# Task directions
Set down exactly the lines in the records below that run from the line with "yment will still be charged." to the line with "300k Followers", inclusive, and nothing more.

# Provided material
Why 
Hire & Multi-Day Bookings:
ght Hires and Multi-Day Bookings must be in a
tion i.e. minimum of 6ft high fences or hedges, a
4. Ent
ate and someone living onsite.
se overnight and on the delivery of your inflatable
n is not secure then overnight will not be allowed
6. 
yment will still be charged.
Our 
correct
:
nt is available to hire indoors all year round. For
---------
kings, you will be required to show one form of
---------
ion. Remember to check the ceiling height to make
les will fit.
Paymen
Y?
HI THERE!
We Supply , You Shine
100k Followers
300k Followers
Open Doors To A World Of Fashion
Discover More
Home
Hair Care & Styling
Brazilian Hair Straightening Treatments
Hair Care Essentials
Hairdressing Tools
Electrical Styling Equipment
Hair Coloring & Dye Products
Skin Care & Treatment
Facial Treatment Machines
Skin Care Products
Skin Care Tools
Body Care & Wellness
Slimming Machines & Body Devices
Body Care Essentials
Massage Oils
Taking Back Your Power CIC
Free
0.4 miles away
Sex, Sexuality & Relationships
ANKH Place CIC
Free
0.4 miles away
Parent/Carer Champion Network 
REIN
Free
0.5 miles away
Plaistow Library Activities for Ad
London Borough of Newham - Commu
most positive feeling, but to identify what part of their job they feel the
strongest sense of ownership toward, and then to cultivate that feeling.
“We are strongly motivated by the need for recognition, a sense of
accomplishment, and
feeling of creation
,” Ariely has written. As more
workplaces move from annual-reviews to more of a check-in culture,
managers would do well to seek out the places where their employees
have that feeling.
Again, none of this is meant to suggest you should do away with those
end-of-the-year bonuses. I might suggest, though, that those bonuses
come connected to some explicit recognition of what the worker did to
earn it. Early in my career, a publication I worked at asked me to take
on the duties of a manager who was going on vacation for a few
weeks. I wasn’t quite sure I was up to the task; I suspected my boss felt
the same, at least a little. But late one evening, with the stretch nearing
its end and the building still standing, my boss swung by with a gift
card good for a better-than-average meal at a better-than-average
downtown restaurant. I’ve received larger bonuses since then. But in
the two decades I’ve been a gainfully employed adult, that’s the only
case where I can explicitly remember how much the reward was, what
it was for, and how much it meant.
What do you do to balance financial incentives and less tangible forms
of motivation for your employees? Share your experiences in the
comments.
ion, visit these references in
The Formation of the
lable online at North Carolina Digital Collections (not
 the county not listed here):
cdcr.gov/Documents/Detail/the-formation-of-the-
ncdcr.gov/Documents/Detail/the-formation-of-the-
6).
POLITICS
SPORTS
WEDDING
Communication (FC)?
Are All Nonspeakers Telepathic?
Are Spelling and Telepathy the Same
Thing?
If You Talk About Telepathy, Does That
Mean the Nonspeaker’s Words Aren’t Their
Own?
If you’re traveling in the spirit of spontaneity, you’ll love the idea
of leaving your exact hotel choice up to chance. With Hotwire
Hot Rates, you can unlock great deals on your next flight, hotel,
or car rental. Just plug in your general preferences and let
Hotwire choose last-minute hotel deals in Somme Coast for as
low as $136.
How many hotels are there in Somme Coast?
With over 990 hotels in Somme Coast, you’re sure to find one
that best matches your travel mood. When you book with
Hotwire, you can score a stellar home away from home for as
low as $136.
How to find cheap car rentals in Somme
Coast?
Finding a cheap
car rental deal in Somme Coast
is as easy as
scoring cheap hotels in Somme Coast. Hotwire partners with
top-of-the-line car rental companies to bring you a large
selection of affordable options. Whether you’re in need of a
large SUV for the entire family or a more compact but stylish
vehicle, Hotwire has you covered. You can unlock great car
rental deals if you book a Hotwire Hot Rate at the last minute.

# Solution
yment will still be charged.
Our 
correct
:
nt is available to hire indoors all year round. For
---------
kings, you will be required to show one form of
---------
ion. Remember to check the ceiling height to make
les will fit.
Paymen
Y?
HI THERE!
We Supply , You Shine
100k Followers
300k Followers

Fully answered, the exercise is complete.